▶ ASSIGNED TASK:
Beginning at the line that contains "left shoulder: (683, 436)", transcribe every line up to the last one in the material below. Include no other lines.
------------------------------
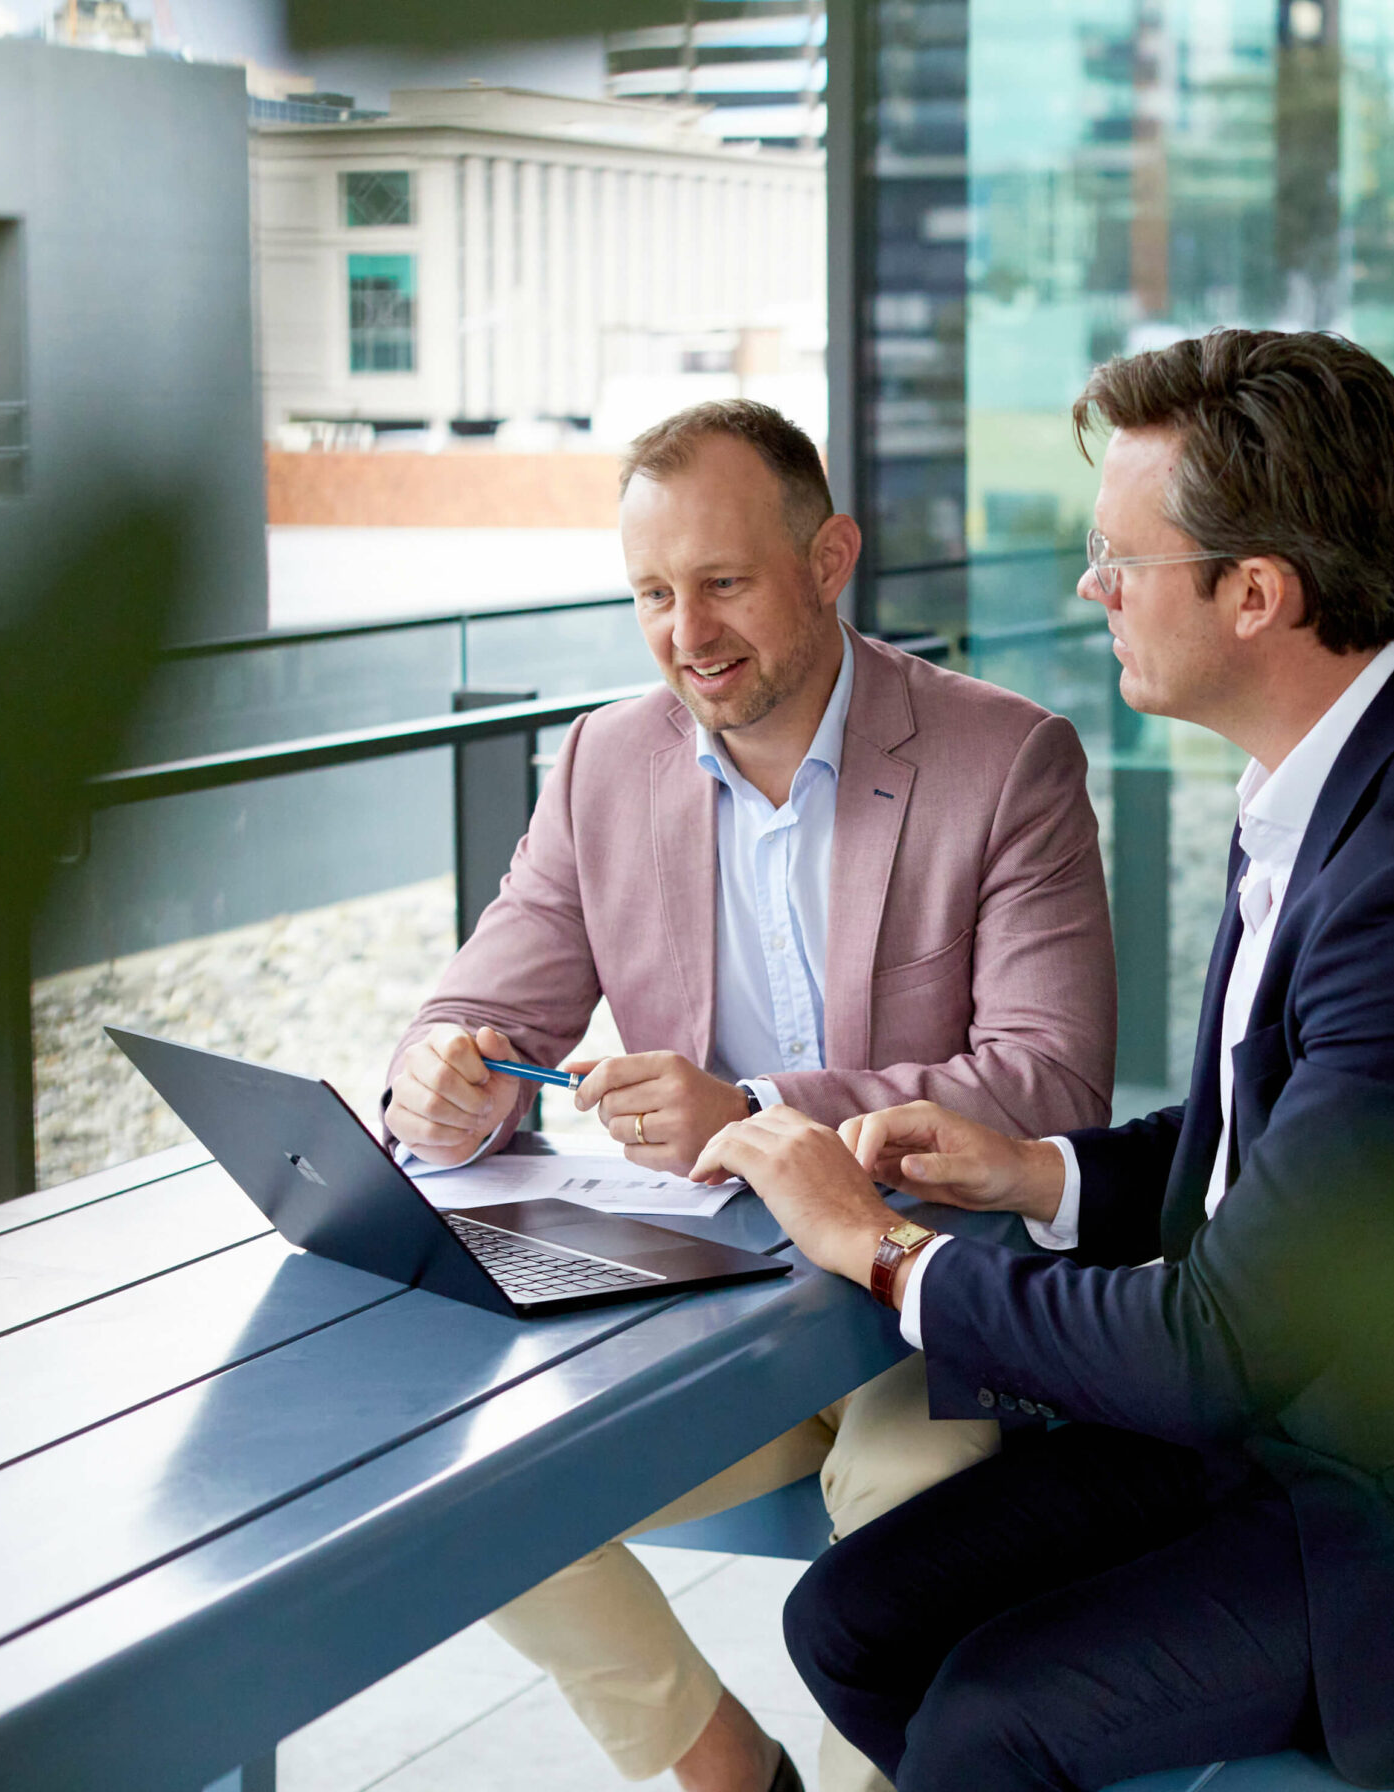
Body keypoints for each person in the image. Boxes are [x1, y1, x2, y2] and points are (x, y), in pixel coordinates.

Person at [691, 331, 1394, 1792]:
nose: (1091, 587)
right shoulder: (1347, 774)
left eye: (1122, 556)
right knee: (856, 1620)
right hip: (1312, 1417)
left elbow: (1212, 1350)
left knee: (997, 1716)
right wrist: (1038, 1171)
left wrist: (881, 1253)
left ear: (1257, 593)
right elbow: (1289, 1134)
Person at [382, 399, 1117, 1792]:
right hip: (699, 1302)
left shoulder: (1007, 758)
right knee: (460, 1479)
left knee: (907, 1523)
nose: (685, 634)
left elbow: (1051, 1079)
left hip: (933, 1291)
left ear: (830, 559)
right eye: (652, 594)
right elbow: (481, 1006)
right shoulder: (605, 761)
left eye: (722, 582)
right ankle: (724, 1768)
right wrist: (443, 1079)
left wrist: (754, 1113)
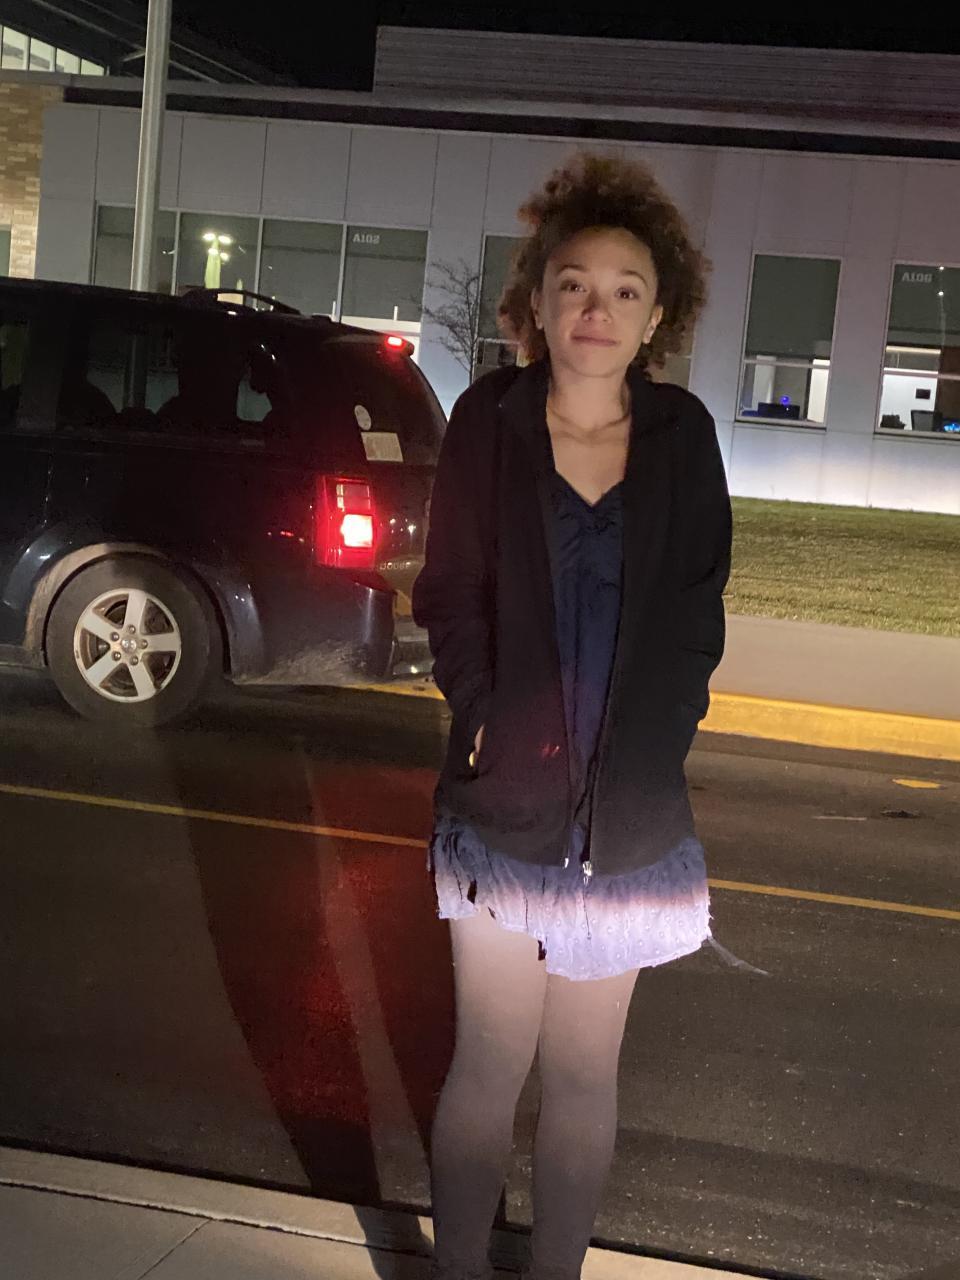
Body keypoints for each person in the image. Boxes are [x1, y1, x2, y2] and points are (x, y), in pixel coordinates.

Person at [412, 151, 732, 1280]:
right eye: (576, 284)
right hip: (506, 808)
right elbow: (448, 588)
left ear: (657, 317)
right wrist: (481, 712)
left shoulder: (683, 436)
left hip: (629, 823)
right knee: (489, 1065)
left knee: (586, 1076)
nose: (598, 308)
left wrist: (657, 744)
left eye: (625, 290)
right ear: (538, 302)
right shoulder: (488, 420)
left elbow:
------------------------------
▶ REPLY TO THE TASK:
left shoulder: (683, 436)
left hip: (629, 823)
right knee: (489, 1065)
left knee: (586, 1076)
nose: (598, 308)
left wrist: (657, 744)
left eye: (625, 290)
right ear: (538, 302)
right shoulder: (488, 420)
left elbow:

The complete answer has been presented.